Ecco il paesaggio ideale che aveva avuto finora solo uno storico, uno storico dalle grandi linee, Leo Valiani, e che ha trovato un esegeta attento, penetrante e analitico in un giovane studioso del fascismo e della Resistenza, Giovanni De Luna: Storia del partito d’azione: La rivoluzione democratica (1942-1947). Fino alla finale spaccatura di La Malfa con Lussu, nella dicotomia su democrazia chiusa o aperta all’ideologia marxista.
De Luna ha frugato negli archivi privati, ha bussato a molte porte, ha incontrato difficoltà talora insormontabili. Momento di storia vivente, il partito d’azione non è ancora entrato nei classificatori. E non potrebbe neanche facilmente entrarvi: essendo stato, sotto molti aspetti, l’ultimo momento del Risorgimento in Italia (e non solo per quella testata, ideata da Mario Vinciguerra).

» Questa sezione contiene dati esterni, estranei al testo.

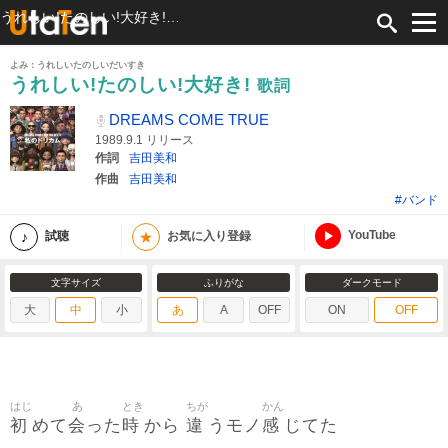
うれしい!たのしい!大好き! 歌詞 DREAMS COME TRUE ふりがな付
よみ：うれしいたのしいだいすき
うれしい!たのしい!大好き!
歌詞
DREAMS COME TRUE
1989.9.1 リリース
作詞
吉田美和
作曲
吉田美和
#バンド
YouTube
★
試聴
お気に入り登録
文字サイズ
ふりがな
ダークモード
大
中
小
あ
A
OFF
ON
OFF
はじ
あ
とき
ちが
かん
初
会
時
違
感
めて
った
から
うモノ
じてた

La “rivoluzione democratica”, per la quale gli uomini del partito d’azione, da Valiani a La Malfa, da Lussu a Parri e a Ragghianti si erano battuti senza risparmio di energie, morali e materiali, non ci fu, si infranse su quell’ultima spiaggia, sull’onda del riflusso moderato seguito alla caduta di Ferruccio Parri: quel riflusso destinato a costituire il vero supporto alla forza iniziale di De Gasperi. “Una grande energia morale si è dispersa”. Così La Malfa avrebbe definito la straordinaria e purtroppo effimera concentrazione di forze intellettuali che il partito d’azione riuscì a raccogliere, in quel particolare momento storico. E le energie morali, in ogni paese, proseguiva La Malfa, non sono una quantità infinita, ma anzi finita e scarsa. “Sono come l’uranio… Se questa quantità si disperde, la società tende a divenire opportunista e trasformista. Questa forza morale, quando accompagna le vicende politiche, è quella che “tiene” un Paese”. Di una “forza morale” di questo tipo avvertiamo il bisogno oggi ancor più di un quarantennio fa.

Da Giovanni Spadolini, Italia di minoranza. Lotta politica e cultura dal 1915 a oggi, Le Monnier, Firenze, 1983, pagg. 347-351.